Instruction:
An exact copy of all the data is required, with pictures left out.

[Revision tracking records]

----

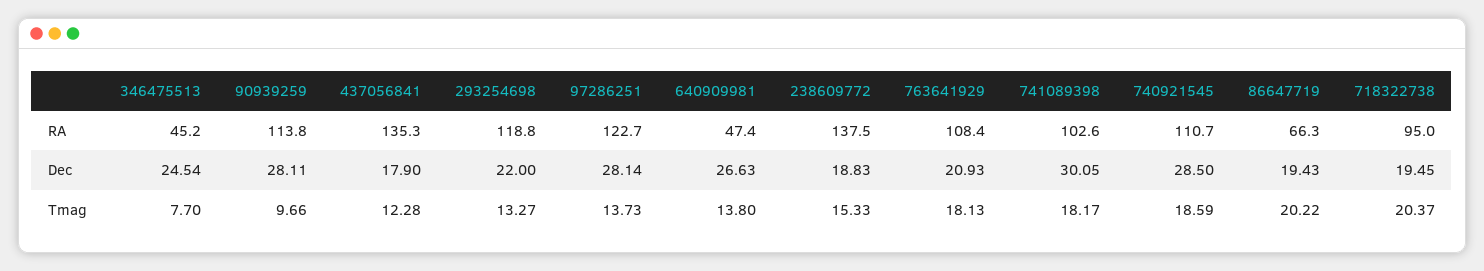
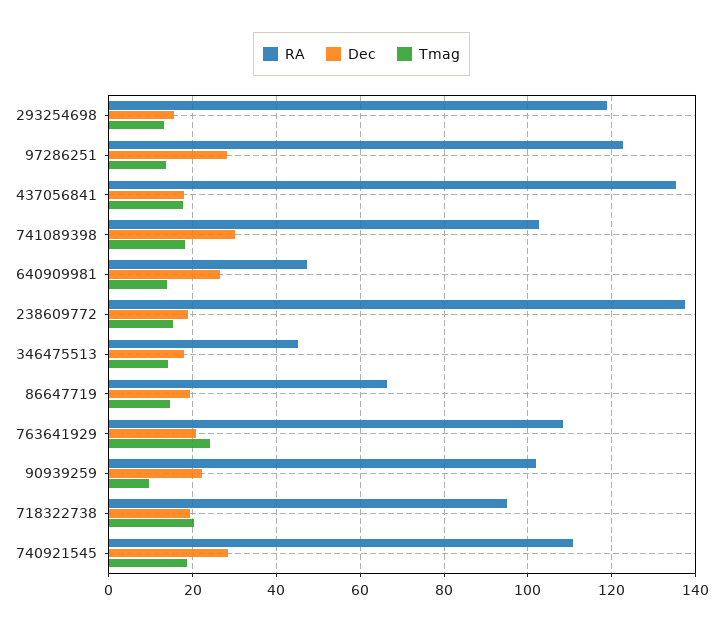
  {
    "RA": {
      "346475513": 45.2,
-     "90939259": 113.8,
+     "90939259": 102,
      "437056841": 135.3,
      "293254698": 118.8,
      "97286251": 122.7,
      "640909981": 47.4,
      "238609772": 137.5,
      "763641929": 108.4,
      "741089398": 102.6,
      "740921545": 110.7,
      "86647719": 66.3,
      "718322738": 95
    },
    "Dec": {
-     "346475513": 24.54,
+     "346475513": 18,
-     "90939259": 28.11,
+     "90939259": 22,
      "437056841": 17.9,
-     "293254698": 22,
+     "293254698": 16,
      "97286251": 28.14,
      "640909981": 26.63,
      "238609772": 18.83,
      "763641929": 20.93,
      "741089398": 30.05,
      "740921545": 28.5,
      "86647719": 19.43,
      "718322738": 19.45
    },
    "Tmag": {
-     "346475513": 7.7,
+     "346475513": 14,
      "90939259": 9.66,
-     "437056841": 12.28,
+     "437056841": 18,
      "293254698": 13.27,
      "97286251": 13.73,
      "640909981": 13.8,
      "238609772": 15.33,
-     "763641929": 18.13,
+     "763641929": 24,
      "741089398": 18.17,
      "740921545": 18.59,
-     "86647719": 20.22,
+     "86647719": 14,
      "718322738": 20.37
    }
  }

----

Solution:
  {
    "RA": {
      "346475513": 45.2,
-     "90939259": 113.8,
+     "90939259": 102,
      "437056841": 135.3,
      "293254698": 118.8,
      "97286251": 122.7,
      "640909981": 47.4,
      "238609772": 137.5,
      "763641929": 108.4,
      "741089398": 102.6,
      "740921545": 110.7,
      "86647719": 66.3,
      "718322738": 95
    },
    "Dec": {
-     "346475513": 24.54,
+     "346475513": 18,
-     "90939259": 28.11,
+     "90939259": 22,
      "437056841": 17.9,
-     "293254698": 22,
+     "293254698": 16,
      "97286251": 28.14,
      "640909981": 26.63,
      "238609772": 18.83,
      "763641929": 20.93,
      "741089398": 30.05,
      "740921545": 28.5,
      "86647719": 19.43,
      "718322738": 19.45
    },
    "Tmag": {
-     "346475513": 7.7,
+     "346475513": 14,
      "90939259": 9.66,
-     "437056841": 12.28,
+     "437056841": 18,
      "293254698": 13.27,
      "97286251": 13.73,
      "640909981": 13.8,
      "238609772": 15.33,
-     "763641929": 18.13,
+     "763641929": 24,
      "741089398": 18.17,
      "740921545": 18.59,
-     "86647719": 20.22,
+     "86647719": 14,
      "718322738": 20.37
    }
  }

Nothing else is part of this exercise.